Stephen Walt, in a recent post at his blog, applauds (with some qualifications) Peter Beinart for endorsing offshore balancing as a U.S. strategy, but bemoans the fact that Beinart fails to mention the various scholars (e.g., Mearsheimer, Layne, Porter, Walt himself, etc.) who have been advocating offshore balancing for the last decade or more.

Walt is upset by Beinart's omission because he claims it contributes to the continuing "marginalization" of realists in U.S. foreign policy debates. Walt seems to think that realists represent a distinctive position in those debates, being less inclined to "hubristic" interventionism than necons on the one hand and liberal internationalists on the other. Walt says that there are no "genuine" realists writing for any major media outlet in the United States. I guess he must not consider Kissinger, who writes (or least use to write) quite regular op-eds in the Wash. Post, a "genuine" realist.

Walt would better off, IMHO, if he advocated his preferred policies -- with many of which I'm largely in agreement -- without trying to appropriate the label "realism" exclusively for himself and those with whom he agrees. This muddies the waters without clarifying much and also distorts the disciplinary history of International Relations, a fairly cursory glance at which makes clear that there is far more encompassed by "realism" than is dreamt of in Walt's philosophy. Realism has meant different things to different people in different contexts, and for Walt to effectively narrow its meaning to "people in the U.S. academy who agree with me about the merits of a particular grand strategy [i.e., offshore balancing] " is itself arguably somewhat hubristic. Notice how he sneaks in the adjective "genuine" to qualify "realist". Presumably a genuine realist is someone who agrees with Walt and a false realist is someone who doesn't.

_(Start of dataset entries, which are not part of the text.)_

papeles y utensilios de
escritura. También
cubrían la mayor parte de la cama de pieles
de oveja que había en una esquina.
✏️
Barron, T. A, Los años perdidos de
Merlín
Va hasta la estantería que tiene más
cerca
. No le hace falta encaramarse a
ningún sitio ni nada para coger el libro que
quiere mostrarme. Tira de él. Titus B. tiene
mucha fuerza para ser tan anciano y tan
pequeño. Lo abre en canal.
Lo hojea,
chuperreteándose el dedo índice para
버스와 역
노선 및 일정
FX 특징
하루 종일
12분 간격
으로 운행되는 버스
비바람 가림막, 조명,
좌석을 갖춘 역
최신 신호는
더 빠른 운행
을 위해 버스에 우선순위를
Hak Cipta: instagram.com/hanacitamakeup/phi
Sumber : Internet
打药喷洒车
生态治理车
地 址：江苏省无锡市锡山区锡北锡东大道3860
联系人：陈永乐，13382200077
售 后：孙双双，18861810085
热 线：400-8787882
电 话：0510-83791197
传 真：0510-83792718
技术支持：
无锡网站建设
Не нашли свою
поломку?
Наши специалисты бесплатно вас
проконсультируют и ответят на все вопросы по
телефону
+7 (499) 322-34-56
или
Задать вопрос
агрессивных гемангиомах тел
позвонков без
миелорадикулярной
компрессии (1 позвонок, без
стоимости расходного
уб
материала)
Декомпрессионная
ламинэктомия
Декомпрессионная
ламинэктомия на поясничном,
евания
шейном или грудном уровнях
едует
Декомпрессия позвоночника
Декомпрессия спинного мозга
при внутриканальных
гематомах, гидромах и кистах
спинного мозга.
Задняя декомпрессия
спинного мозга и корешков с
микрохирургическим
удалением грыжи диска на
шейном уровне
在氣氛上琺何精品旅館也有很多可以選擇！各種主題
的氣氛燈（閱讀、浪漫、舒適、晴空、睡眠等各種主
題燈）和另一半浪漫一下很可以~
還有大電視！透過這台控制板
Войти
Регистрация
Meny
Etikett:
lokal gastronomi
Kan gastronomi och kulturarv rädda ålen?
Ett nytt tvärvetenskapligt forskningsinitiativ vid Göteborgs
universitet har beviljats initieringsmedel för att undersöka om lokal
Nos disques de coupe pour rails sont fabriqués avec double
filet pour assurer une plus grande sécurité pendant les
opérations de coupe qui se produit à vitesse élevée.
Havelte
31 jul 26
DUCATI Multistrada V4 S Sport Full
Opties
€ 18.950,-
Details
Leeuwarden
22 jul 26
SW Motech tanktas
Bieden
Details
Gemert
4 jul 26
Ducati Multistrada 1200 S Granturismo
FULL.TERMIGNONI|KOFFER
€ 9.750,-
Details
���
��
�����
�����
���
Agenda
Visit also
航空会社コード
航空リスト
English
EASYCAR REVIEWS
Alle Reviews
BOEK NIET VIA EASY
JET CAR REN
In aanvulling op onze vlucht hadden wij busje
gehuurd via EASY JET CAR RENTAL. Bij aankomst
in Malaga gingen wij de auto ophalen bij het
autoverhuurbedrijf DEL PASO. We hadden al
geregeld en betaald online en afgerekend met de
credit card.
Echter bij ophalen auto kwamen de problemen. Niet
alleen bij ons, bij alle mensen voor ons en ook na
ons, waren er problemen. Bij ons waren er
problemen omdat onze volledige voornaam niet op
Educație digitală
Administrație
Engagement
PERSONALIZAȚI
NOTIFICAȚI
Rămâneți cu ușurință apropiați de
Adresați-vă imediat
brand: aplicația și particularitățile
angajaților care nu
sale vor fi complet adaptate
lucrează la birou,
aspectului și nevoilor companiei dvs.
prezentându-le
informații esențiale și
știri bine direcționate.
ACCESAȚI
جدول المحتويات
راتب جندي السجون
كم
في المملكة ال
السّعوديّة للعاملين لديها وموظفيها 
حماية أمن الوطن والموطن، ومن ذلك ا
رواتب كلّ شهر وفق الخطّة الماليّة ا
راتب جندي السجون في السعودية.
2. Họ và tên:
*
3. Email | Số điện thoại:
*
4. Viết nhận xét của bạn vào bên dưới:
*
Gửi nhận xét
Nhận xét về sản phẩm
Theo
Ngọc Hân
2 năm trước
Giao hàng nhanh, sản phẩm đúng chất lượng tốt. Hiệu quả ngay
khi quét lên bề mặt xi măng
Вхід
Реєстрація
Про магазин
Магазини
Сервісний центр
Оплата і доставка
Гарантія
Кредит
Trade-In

The maxims and phrases typically associated with realism, and especially its emphasis on the national interest, are so vague that they can accommodate a range of policy views. George Kennan, Walter Lippmann, Dean Acheson, Reinhold Neibuhr, and Hans Morgenthau were all realists, and as Joel Rosenthal has argued (Righteous Realists, 1991) they might have shared certain assumptions, e.g. that power brings with it responsibility (itself not the most specific of notions), but they certainly did not always agree on U.S. foreign policy. Walt's effort to associate realism with a particular set of policy prescriptions ignores that realism, like several other 'isms' one might mention, is too slippery and elusive a designation to be tied down in this way. I don't object to Walt's calling himself a realist ("a realist in an ideological age," as his blog's masthead proclaims). I object to his implication that he is a genuine realist and that others who might want to use the label, but who might disagree with him on some policy matter or other, are not genuine realists. This risks inviting fruitless discussions and detracting attention from the very policy prescriptions Walt wants to advance.

P.s. To further illustrate my point about the protean character of realism, consider this description, from a publisher's recent catalog, of The Realist Case for Global Reform, by William Scheuerman (whose book on Morgenthau, by the way, I think is very good). According to the Polity Books catalog description, Scheuerman reveals "a neglected tradition of Progressive Realism" and "concludes by considering how Progressive Realism informs the foreign policies of US President Barack Obama." So the President who one scholar (Walt) considers too influenced by liberal internationalism, another scholar (Scheuerman) sees as influenced by a version of realism! I rest my case (for now, at least).